Danian took one and waved it about. Everyone laughed.

It wasn’t that the people involved were amused, but that everyone was putting on an act of being pure and chaste. He and Lin also laughed but avoided one another’s eyes.

Later, at the mass meeting called to criticize him, they questioned Old Tan about the woman he had an “improper sexual relationship” with. It was intimated that Old Tan was involved in a spy network, and he was forced to name the woman, a widow. Immediately, the Red Guards at the woman’s work unit were notified, and her home, too, was searched. Some heartrending classical poems in Tan’s drawer, probably written for this woman, constituted irrefutable evidence of “anti-Party, anti-Socialist longings for the paradise of the past.”

The Red Guards found two loose bricks in the house and pried them up.
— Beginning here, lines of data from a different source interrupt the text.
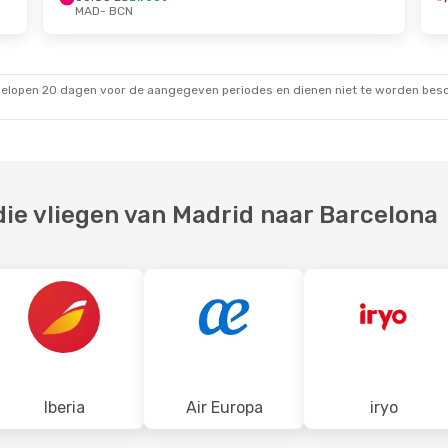
MAD
- BCN
 Okt.
Zo 25 Okt.
- Zo 25 Okt.
Iberia
Direct
MAD
- BCN
Iberia
Direct
BCN
- MAD
gelopen 20 dagen voor de aangegeven periodes en dienen niet te worden besch
ie vliegen van Madrid naar Barcelona
Iberia
Air Europa
iryo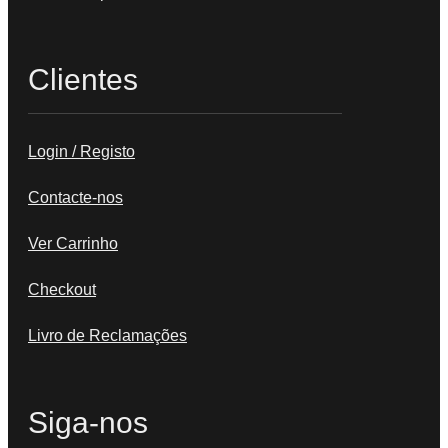
Clientes
Login / Registo
Contacte-nos
Ver Carrinho
Checkout
Livro de Reclamações
Siga-nos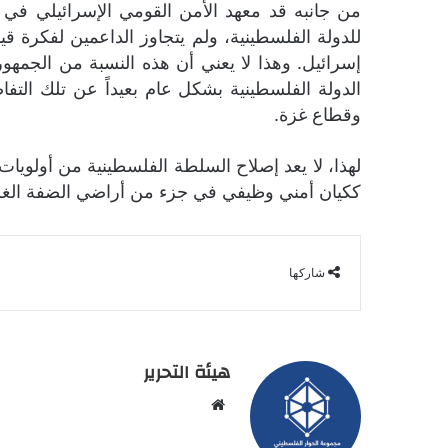
إسرائيل. وهذا لا يعني أن هذه النسبة من الجمهو
الدولة الفلسطينية بشكل عام بعيداً عن تلك التف
وقطاع غزة.
لهذا، لا يعد إصلاح السلطة الفلسطينية من أولويات 
ككيان أمني وظيفي في جزء من أراضي الضفة الغربي
شاركها
هيئة التحرير
موقع
الويب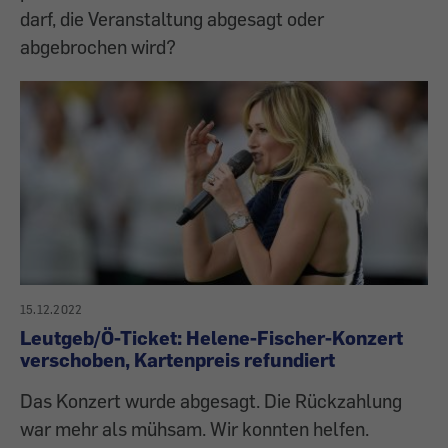
darf, die Veranstaltung abgesagt oder
abgebrochen wird?
15.12.2022
Leutgeb/Ö-Ticket: Helene-Fischer-Konzert
verschoben, Kartenpreis refundiert
Das Konzert wurde abgesagt. Die Rückzahlung
war mehr als mühsam. Wir konnten helfen.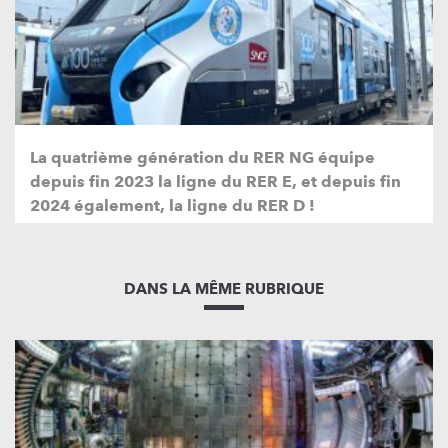
La quatrième génération du RER NG équipe
depuis fin 2023 la ligne du RER E, et depuis fin
2024 également, la ligne du RER D !
DANS LA MÊME RUBRIQUE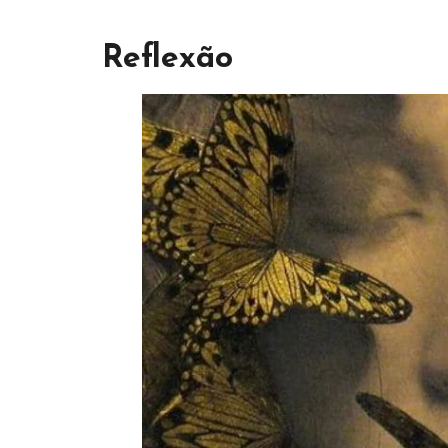
Reflexão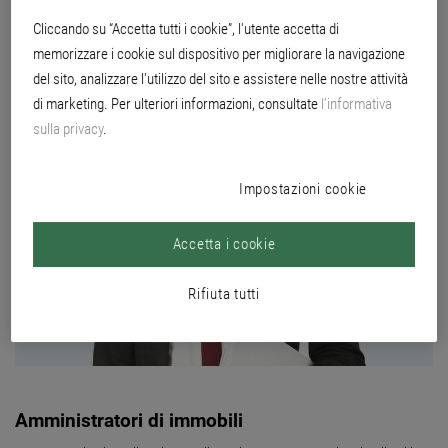
realizzare i loro progetti con la massima efficienza.
Cliccando su “Accetta tutti i cookie”, l'utente accetta di
memorizzare i cookie sul dispositivo per migliorare la navigazione
del sito, analizzare l'utilizzo del sito e assistere nelle nostre attività
di marketing. Per ulteriori informazioni, consultate
l’informativa
sulla privacy
.
Impostazioni cookie
Accetta i cookie
Rifiuta tutti
Amministratori di immobili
“Should I go and borrow a spade from a neighbor?”

He had deliberately asked Danian this to avoid the pain of being subjected to a search. At the same time, he wanted to play a joke: they might as well dig three feet down and make an archaeological discovery. Terror only came afterward. He borrowed a pickax from the old retired worker next door, and they began digging, filled the room with dirt and bits of brick so that there was nowhere to step, then threw down the pickax and left.
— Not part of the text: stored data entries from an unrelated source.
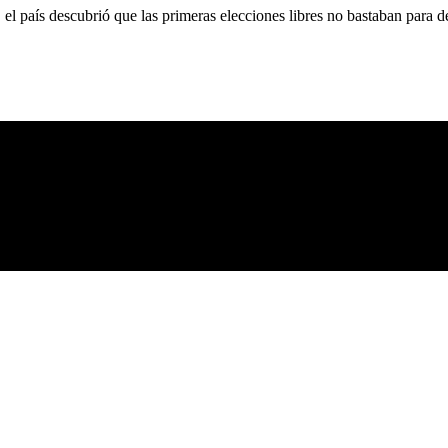
 país descubrió que las primeras elecciones libres no bastaban para d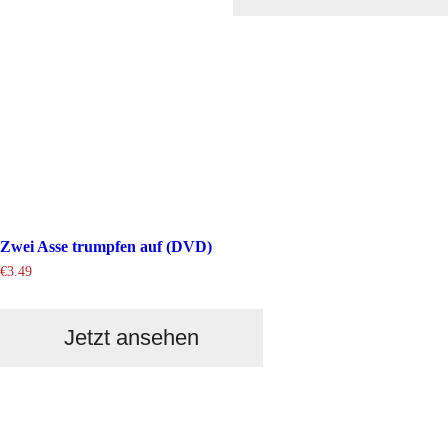
Zwei Asse trumpfen auf (DVD)
€
3.49
Jetzt ansehen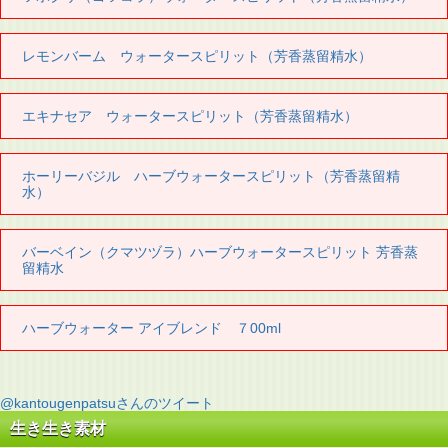
レモンバーム ウォータースピリット（芳香蒸留精水）
エキナセア ウォータースピリット（芳香蒸留精水）
ホーリーバジル ハーブウォータースピリット（芳香蒸留精
水）
バーベイン（クマツヅラ）ハーブウォータースピリット 芳香蒸
留精水
ハーブウォーター アイブレンド ７00ml
@kantougenpatsuさんのツイート
生き生き素材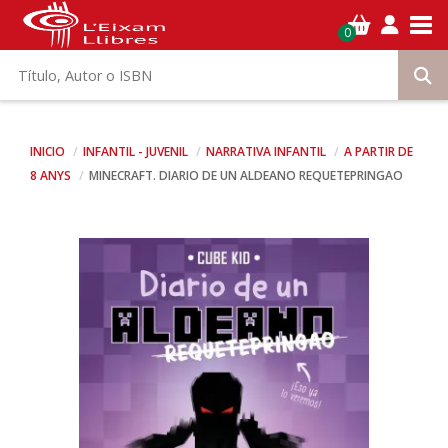
Tog
0
INICIO
INFANTIL - JUVENIL
NARRATIVA INFANTIL
A PARTIR DE
8 ANYS
MINECRAFT. DIARIO DE UN ALDEANO REQUETEPRINGAO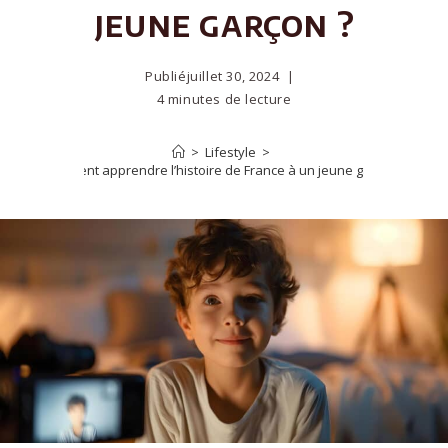
jeune garçon ?
Publié
juillet 30, 2024
4 minutes de lecture
>
Lifestyle
>
Comment apprendre l’histoire de France à un jeune garçon ?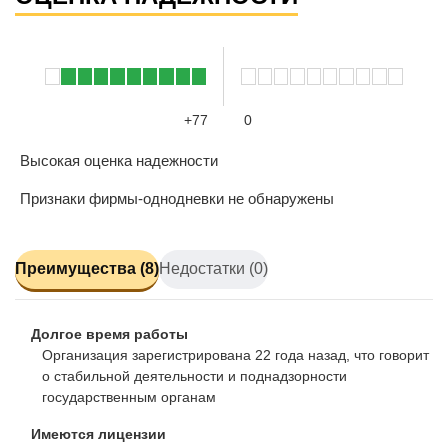
+77
0
Высокая оценка надежности
Признаки фирмы-однодневки не обнаружены
Преимущества (8)
Недостатки (0)
Долгое время работы
Организация зарегистрирована 22 года назад, что говорит
о стабильной деятельности и поднадзорности
государственным органам
Имеются лицензии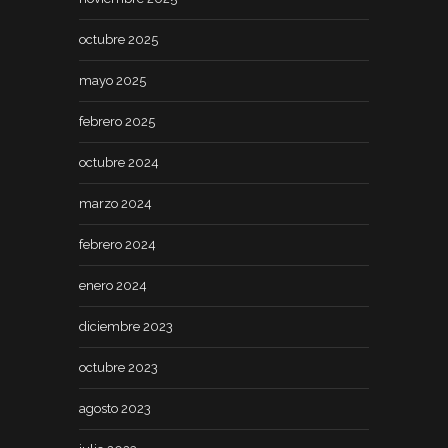
octubre 2025
mayo 2025
febrero 2025
octubre 2024
marzo 2024
febrero 2024
enero 2024
diciembre 2023
octubre 2023
agosto 2023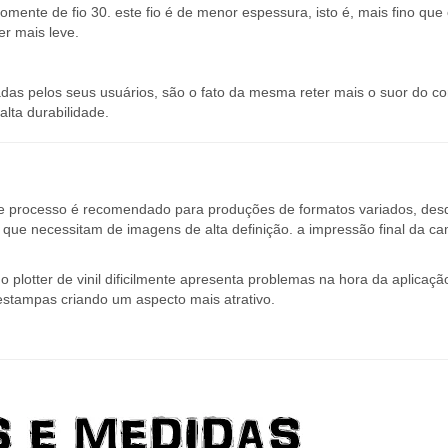
s pelos seus usuários, são o fato da mesma reter mais o suor do co
lta durabilidade.
te processo é recomendado para produções de formatos variados, des
ue necessitam de imagens de alta definição. a impressão final da ca
 plotter de vinil dificilmente apresenta problemas na hora da aplicaçã
estampas criando um aspecto mais atrativo.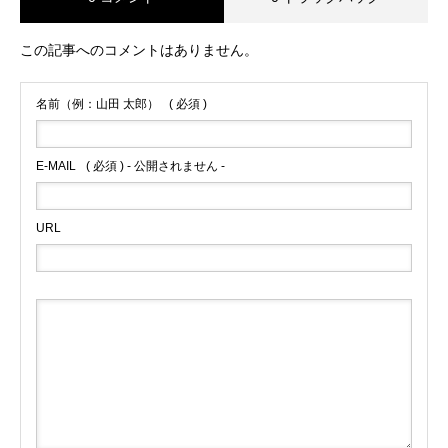
この記事へのコメントはありません。
名前（例：山田 太郎）
( 必須 )
E-MAIL
( 必須 ) - 公開されません -
URL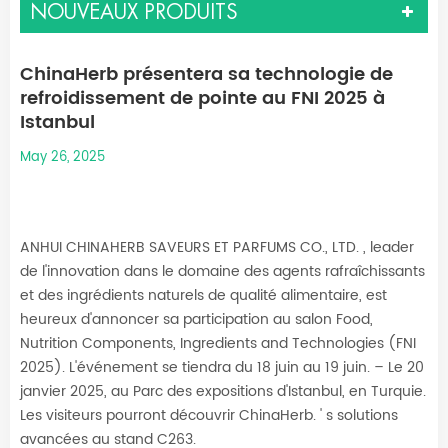
NOUVEAUX PRODUITS
ChinaHerb présentera sa technologie de
refroidissement de pointe au FNI 2025 à
Istanbul
May 26, 2025
ANHUI CHINAHERB SAVEURS ET PARFUMS CO., LTD.
, leader
de l'innovation dans le domaine des agents rafraîchissants
et des ingrédients naturels de qualité alimentaire, est
heureux d'annoncer sa participation au salon Food,
Nutrition Components, Ingredients and Technologies (FNI
2025). L'événement se tiendra du 18 juin au 19 juin.
–
Le 20
janvier 2025, au Parc des expositions d'Istanbul, en Turquie.
Les visiteurs pourront découvrir ChinaHerb.
'
s solutions
avancées au stand C263.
It was afterward that he found out the surveillance unit at his workplace had been informed by the street committee that the sound of a wireless transmitter was coming from their room. The person who had reported it must have been the old retired worker next door. When Old Tan and he had gone off to work, the old man, who was at home, heard the crackle of the radio they had forgotten to turn off behind the locked door. He took it to be a secret transmitter and must have thought that if he could catch the enemy it would prove his total loyalty to the Leader and the Party. When he ran into the old codger in the courtyard after the search, the man’s wrinkled old face was beaming with smiles. Disaster had thus brushed by him.

10

The lights are off, and you’re lying in the dark on a bed with a woman, your bodies close to one another, and you are telling her about the Cultural Revolution. Nothing could be more futile, and only a Jewish woman with a German mind, who has learned Chinese, could possibly be interested.

“Shall I keep going?” you ask.

“I’m listening,” she says.

You say there was a middle-aged woman who worked as an editor in your office. A political cadre summoned her and said there was a telephone call for her in the security office. She returned some minutes later to the office, tidied the proofs on her desk, and, looking at the expressionless faces in the office, announced that her husband had gassed himself and that she was going home to attend to things. The head of the office was in solitary confinement, and Old Liu, the department chief, had been labeled an alien-class element who had wormed his way into the Party, so she could only request leave from those left in the office. Early the following day, she wrote a poster, clearly drawing a line of demarcation between herself and her husband who had “cut himself off from both the people and the Party.”